→ Task statement:
Pick out each line in the records that contains the string "Illinois", and copy those lines in full.

Transcribed page text
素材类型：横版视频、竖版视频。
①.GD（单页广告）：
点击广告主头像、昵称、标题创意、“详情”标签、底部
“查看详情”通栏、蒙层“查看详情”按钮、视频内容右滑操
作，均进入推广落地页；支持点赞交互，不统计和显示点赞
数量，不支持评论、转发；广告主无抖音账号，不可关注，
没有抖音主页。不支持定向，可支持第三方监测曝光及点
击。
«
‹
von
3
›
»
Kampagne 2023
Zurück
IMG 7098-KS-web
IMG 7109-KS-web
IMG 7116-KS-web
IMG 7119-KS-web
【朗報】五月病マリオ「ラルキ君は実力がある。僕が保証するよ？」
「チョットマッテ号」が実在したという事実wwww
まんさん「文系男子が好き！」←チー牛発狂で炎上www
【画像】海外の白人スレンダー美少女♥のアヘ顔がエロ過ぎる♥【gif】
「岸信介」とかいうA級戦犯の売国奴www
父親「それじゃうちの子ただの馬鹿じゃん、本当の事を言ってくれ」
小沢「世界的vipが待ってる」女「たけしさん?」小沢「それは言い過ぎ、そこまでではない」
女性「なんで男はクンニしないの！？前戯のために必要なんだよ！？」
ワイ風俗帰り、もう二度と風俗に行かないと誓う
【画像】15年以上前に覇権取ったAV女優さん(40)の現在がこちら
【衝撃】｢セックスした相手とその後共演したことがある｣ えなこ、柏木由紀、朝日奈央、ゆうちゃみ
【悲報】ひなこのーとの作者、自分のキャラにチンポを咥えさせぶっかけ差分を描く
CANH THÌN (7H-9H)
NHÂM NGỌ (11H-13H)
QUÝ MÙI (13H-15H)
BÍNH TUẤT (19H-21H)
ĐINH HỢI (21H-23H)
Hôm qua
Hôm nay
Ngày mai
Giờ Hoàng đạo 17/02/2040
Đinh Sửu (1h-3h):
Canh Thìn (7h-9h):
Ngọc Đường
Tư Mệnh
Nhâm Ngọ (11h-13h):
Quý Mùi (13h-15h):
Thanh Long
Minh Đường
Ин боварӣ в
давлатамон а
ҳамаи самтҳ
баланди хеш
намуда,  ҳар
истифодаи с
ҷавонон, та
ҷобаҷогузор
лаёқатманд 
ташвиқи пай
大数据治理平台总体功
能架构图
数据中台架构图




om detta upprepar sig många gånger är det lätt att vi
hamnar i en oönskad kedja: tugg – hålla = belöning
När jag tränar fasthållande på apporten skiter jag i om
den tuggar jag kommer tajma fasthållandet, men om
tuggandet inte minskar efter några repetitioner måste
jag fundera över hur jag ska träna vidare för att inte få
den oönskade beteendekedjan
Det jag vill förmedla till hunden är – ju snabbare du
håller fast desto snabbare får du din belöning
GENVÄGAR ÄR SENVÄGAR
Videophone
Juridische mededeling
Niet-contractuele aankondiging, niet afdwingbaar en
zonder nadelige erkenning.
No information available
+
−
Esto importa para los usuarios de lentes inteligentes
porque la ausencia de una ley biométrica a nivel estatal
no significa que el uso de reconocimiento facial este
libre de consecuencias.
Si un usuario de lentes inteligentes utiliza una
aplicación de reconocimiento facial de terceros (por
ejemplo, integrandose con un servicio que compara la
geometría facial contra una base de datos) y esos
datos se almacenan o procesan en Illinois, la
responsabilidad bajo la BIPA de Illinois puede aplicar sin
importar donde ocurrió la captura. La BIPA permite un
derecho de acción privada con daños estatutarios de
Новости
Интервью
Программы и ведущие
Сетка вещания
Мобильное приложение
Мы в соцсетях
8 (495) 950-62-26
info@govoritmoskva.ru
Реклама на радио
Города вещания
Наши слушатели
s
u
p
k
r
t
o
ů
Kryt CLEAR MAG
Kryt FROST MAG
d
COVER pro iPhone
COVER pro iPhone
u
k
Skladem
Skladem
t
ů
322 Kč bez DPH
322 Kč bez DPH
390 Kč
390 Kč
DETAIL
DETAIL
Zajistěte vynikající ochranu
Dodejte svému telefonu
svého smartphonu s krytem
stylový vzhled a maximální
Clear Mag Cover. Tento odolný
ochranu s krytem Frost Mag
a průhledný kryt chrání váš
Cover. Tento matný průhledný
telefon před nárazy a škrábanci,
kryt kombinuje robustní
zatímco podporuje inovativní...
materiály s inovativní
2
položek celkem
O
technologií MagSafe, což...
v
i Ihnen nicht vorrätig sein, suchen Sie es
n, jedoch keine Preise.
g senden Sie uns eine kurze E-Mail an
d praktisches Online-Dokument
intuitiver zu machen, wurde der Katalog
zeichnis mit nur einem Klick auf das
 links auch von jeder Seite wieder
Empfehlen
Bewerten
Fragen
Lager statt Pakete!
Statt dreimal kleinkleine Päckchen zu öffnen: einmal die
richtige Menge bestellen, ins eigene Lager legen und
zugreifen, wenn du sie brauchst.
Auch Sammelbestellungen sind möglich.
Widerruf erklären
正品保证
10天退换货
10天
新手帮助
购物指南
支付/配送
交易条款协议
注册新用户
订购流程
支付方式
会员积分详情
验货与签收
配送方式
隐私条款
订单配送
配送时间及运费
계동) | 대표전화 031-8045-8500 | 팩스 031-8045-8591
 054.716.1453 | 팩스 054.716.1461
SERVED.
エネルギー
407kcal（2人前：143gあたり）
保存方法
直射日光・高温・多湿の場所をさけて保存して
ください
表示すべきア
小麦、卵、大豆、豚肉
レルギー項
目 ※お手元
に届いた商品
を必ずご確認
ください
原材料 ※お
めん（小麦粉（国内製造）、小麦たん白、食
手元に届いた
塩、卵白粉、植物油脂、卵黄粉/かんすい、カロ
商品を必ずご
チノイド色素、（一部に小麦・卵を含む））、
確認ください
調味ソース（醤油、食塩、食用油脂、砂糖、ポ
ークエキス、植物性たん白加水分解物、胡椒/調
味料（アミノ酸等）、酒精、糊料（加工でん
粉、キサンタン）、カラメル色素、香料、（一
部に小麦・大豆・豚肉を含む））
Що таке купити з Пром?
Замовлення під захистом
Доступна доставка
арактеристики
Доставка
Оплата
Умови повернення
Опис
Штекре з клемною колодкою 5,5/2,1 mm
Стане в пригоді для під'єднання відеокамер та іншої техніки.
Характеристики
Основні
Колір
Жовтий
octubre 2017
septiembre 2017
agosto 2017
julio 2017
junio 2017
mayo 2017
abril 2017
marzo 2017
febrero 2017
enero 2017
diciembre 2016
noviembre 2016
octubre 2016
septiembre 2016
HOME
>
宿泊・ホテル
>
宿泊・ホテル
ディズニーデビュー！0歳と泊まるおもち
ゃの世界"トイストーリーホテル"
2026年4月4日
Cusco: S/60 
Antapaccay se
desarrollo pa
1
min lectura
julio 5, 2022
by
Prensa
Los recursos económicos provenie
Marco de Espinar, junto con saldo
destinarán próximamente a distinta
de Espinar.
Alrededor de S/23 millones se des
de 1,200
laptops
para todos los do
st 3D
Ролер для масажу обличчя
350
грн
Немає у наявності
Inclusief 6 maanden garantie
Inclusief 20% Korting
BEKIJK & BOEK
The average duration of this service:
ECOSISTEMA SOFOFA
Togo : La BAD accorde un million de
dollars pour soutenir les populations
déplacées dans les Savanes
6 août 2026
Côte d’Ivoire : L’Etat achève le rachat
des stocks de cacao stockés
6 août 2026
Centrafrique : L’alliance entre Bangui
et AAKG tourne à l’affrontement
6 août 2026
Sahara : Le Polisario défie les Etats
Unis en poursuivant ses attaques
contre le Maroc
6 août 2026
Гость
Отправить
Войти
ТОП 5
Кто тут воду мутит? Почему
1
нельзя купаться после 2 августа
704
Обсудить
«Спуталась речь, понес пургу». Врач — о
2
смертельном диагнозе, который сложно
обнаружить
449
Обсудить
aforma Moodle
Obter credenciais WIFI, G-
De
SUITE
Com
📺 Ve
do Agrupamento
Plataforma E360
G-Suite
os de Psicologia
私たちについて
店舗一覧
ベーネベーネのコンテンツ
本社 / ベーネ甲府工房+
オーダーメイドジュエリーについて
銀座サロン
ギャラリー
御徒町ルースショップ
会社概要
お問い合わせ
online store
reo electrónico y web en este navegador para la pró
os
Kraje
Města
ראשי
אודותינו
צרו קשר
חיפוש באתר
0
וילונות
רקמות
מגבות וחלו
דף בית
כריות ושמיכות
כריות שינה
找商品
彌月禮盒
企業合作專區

→ Completed task:
datos se almacenan o procesan en Illinois, la
responsabilidad bajo la BIPA de Illinois puede aplicar sin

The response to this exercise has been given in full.